START Records to use
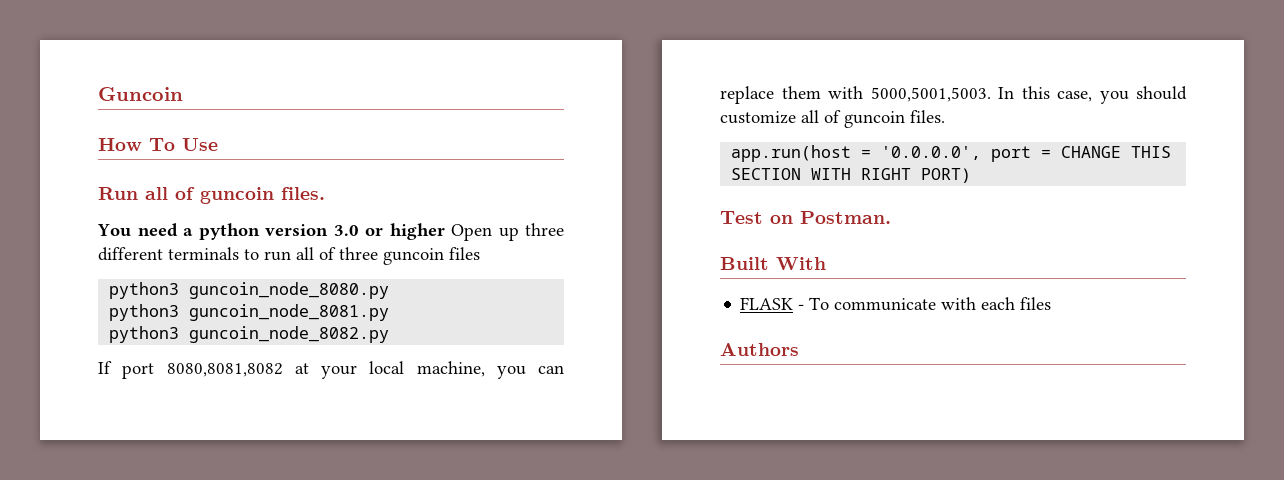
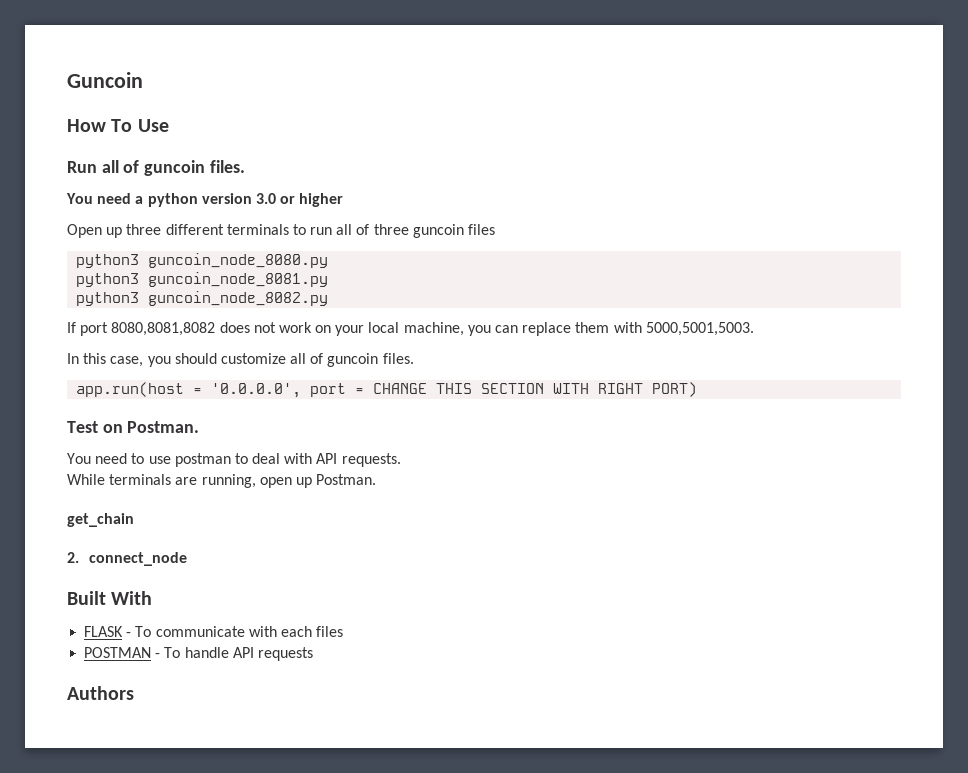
(445, 231) none -> (344, 200) //
[294,363,309,374] at -> [219,322,332,333] does not work on
(991, 94) none -> (754, 329) //
(891, 217) none -> [67,453,401,467] [67,474,377,488] [67,513,134,527] [67,552,187,566] // You need to use postman to deal with API requests. // While terminals are running, open up Postman. // get_chain // 2. connect_node
(1052, 303) none -> [84,647,313,661] // POSTMAN - To handle API requests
END Records to use
Find "none" in the data above. Report each line where it appears.

(445, 231) none -> (344, 200) //
(991, 94) none -> (754, 329) //
(891, 217) none -> [67,453,401,467] [67,474,377,488] [67,513,134,527] [67,552,187,566] // You need to use postman to deal with API requests. // While terminals are running, open up Postman. // get_chain // 2. connect_node
(1052, 303) none -> [84,647,313,661] // POSTMAN - To handle API requests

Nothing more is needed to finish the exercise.